Caton was married to Mary "Polly" Carroll (1770–1846) at Annapolis on November 25, 1787. Polly was the daughter of Charles Carroll of Carrollton, the last surviving signer of the Declaration of Independence. After the wedding, Carroll gave Polly and Richard a home, known as Castle Thunder, which stood from 1787 to 1907. Her younger sister Kitty Carroll married the lawyer and U.S. Senator Robert Goodloe Harper.

They were the parents of four daughters who survived to maturity, including:

- Marianne Caton (1788–1853), who married Robert Patterson, brother of Elizabeth Patterson (wife of Jérôme Bonaparte). After his death, she married the British statesman Richard Wellesley, 1st Marquess Wellesley, then the Lord Lieutenant of Ireland, brother of Arthur Wellesley, 1st Duke of Wellington, who was believed to have been previously Marianne's paramour.
- Elizabeth Caton (1790–1862), who married George Stafford-Jerningham, 8th Baron Stafford, son of Sir William Jerningham, 6th Baronet.
- Louisa Catherine Caton (1793–1874), who married Colonel Sir Felton Hervey-Bathurst, 1st Baronet. After his death, she married Francis D'Arcy-Osborne, Marquess of Carmatthen, later the 7th Duke of Leeds.
- Emily Caton (1794/5–1867), who married the Scottish born John McTavish, British Consul at Baltimore. They lived at Carrollton Hall, near Doughoregan Manor.

His eldest three girls were known as "The Three American Graces" due to their beauty and the fact that all married into the English aristocracy. His youngest daughter remained in Maryland and ran the family finances.

Caton died in Catonsville, Maryland, on May 19, 1845, in Baltimore and was buried at Green Mount Cemetery. At his death, he died insolvent, leaving $2,762. His widow died the following year on November 14, 1846, leaving a personal fortune of £186,000 (roughly equivalent to $19.9 million).

===Descendants===
Through his youngest daughter Emily, his only child to have children, he was a grandfather of four, including Charles Carroll MacTavish (1818–1868), who married Marcella Scott (a daughter of Gen. Winfield Scott); Mary Wellesley MacTavish (1826–1850), who married Hon. Henry George Howard (youngest son of George Howard, 6th Earl of Carlisle); Alexander Simon MacTavish (1829–1863), who married Ellen Gilmor; and Richard Caton MacTavish (1831–1841), who died young.

==Legacy==
- Catonsville, Maryland, was named in his honor.
- Caton Avenue in the city of Baltimore, Maryland, was named in his honor.
- Caton, New York (in Steuben County, New York, near the Genesee River) was named in his honor.

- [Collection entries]
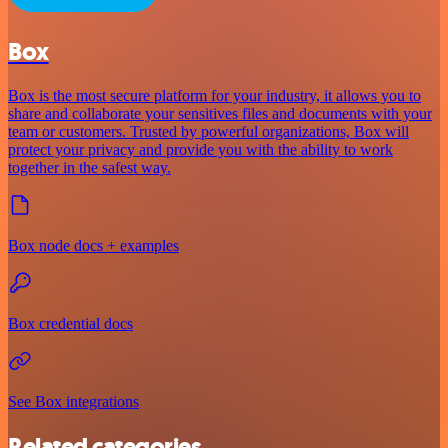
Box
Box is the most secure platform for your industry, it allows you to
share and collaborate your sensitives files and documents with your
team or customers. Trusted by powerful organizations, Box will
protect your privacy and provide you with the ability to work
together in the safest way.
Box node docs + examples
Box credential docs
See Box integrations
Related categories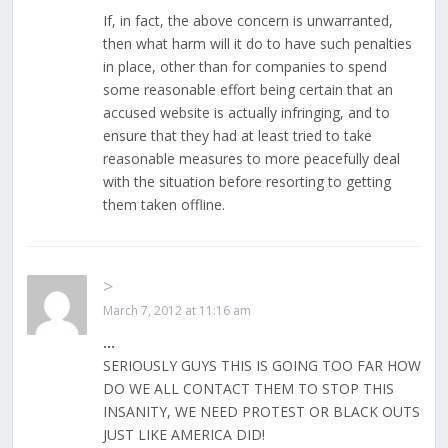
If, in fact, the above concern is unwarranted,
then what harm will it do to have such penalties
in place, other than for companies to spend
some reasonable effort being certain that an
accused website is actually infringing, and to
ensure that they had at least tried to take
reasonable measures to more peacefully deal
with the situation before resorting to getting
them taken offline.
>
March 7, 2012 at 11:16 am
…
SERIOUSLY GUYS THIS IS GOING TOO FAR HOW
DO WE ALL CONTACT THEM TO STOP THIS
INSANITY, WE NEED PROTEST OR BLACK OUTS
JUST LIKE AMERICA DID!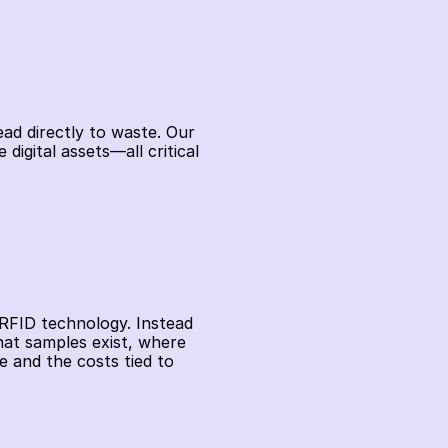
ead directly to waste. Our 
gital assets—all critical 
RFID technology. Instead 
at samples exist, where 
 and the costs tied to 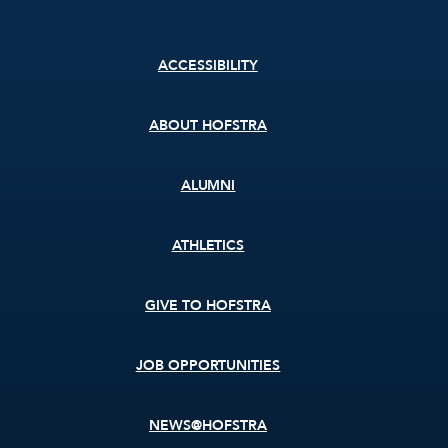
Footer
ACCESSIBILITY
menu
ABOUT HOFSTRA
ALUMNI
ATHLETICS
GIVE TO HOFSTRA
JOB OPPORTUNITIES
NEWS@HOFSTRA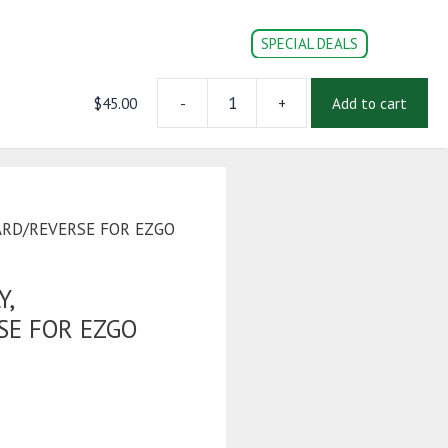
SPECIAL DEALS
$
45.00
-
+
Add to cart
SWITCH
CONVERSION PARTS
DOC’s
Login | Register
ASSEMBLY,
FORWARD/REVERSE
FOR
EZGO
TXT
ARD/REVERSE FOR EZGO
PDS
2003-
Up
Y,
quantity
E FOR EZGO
...
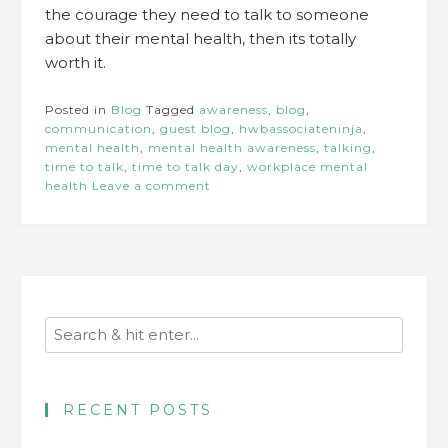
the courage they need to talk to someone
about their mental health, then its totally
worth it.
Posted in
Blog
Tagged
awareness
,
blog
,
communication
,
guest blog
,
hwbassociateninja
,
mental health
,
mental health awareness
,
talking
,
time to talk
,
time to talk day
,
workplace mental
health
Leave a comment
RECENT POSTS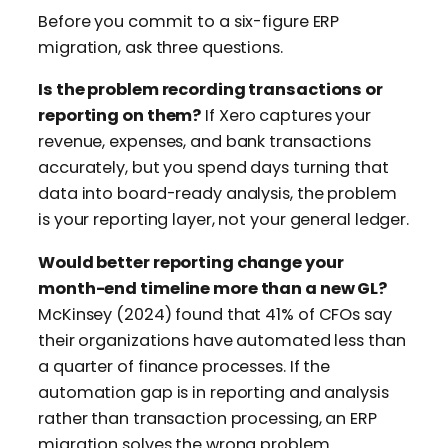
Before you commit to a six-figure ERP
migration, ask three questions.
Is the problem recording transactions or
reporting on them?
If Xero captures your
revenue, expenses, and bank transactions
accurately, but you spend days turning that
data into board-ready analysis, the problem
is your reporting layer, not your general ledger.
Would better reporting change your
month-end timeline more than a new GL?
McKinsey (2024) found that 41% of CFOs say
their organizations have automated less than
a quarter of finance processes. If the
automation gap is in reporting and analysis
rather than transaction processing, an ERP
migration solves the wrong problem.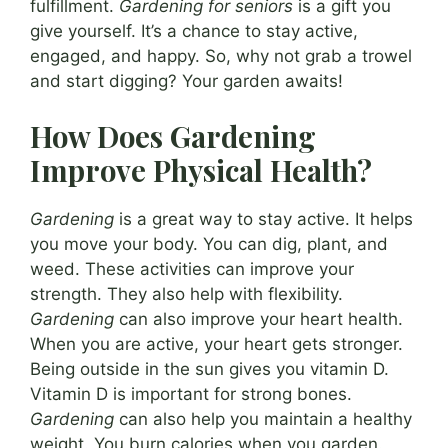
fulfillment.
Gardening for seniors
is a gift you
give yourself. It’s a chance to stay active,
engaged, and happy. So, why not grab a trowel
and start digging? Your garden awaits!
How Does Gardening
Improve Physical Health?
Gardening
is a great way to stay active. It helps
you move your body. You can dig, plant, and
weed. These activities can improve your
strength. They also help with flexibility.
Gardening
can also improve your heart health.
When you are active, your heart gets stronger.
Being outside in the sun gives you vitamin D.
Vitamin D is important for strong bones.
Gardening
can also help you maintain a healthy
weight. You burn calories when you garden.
--
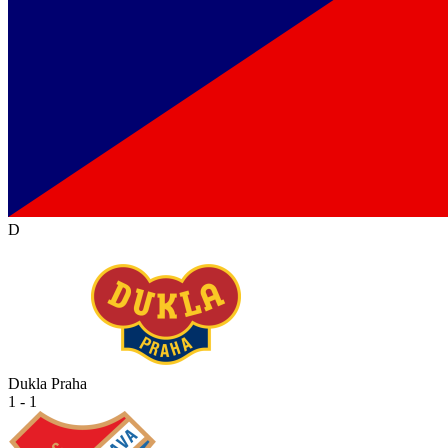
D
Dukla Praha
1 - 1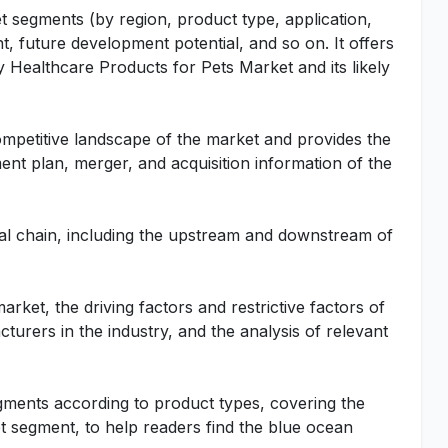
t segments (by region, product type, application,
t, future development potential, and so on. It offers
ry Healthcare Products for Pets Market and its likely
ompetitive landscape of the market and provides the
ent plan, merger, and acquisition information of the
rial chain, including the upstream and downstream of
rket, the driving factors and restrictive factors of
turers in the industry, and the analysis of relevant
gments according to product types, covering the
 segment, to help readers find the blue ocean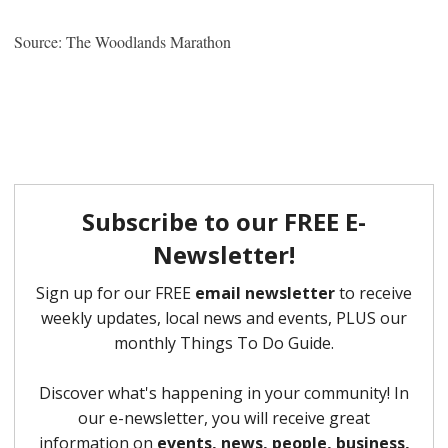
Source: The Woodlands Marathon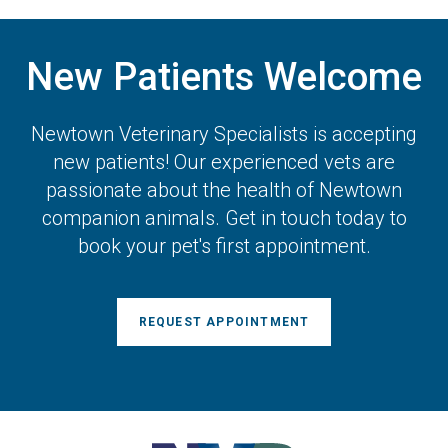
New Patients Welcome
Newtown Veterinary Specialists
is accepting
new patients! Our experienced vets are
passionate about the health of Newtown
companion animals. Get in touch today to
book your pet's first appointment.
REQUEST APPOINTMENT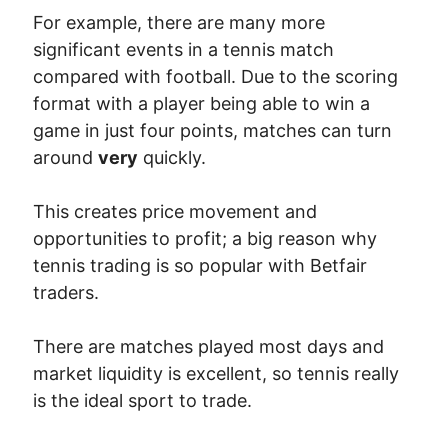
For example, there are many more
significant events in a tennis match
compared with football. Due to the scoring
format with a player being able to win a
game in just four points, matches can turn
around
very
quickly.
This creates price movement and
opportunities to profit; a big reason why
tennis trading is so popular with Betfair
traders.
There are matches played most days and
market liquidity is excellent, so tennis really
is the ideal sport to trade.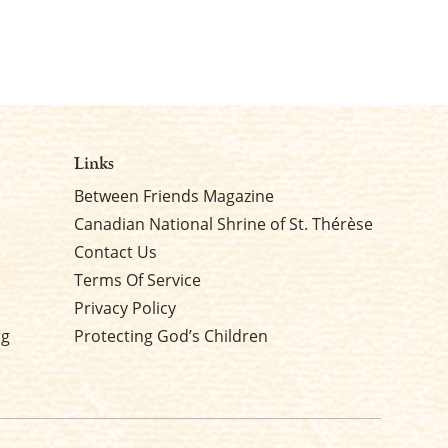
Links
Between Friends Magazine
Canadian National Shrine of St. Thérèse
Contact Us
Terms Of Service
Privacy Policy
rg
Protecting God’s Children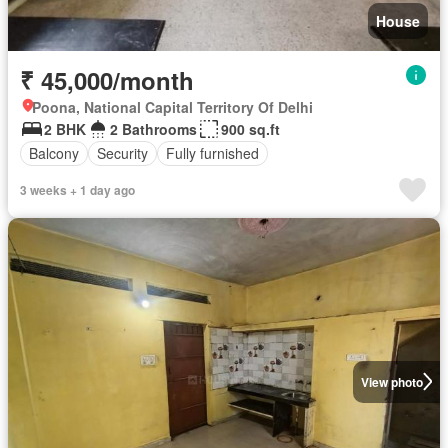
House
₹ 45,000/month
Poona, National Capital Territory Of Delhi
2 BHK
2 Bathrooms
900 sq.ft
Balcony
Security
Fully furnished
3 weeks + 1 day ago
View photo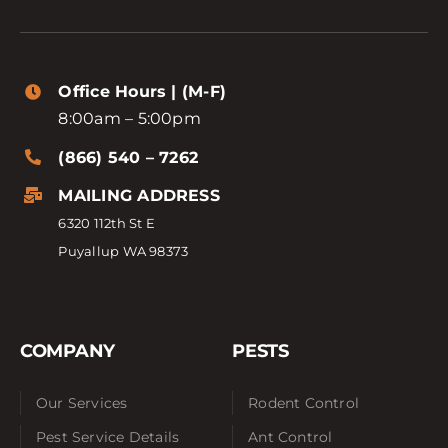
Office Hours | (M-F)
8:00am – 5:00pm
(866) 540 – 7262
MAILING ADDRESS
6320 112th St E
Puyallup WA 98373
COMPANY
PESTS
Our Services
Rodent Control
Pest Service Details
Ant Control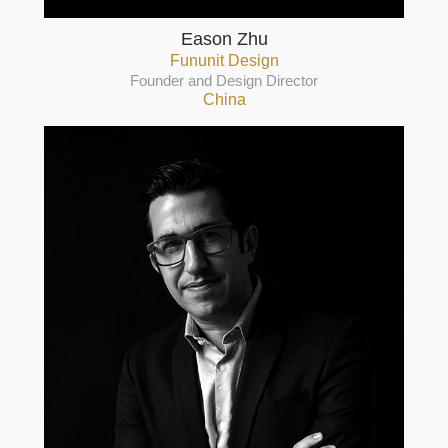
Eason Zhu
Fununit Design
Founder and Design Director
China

- [WHAT YOU HAVE TO DO]
Answer these questions about the Caton text:
(a) Until what year did Castle Thunder stand?
(b) How much money did Caton leave at his death?
(c) What place in Steuben County, New York, was named in his honor?

- [RESPONSE BOX]
(a) 1907
(b) $2,762
(c) Caton, New York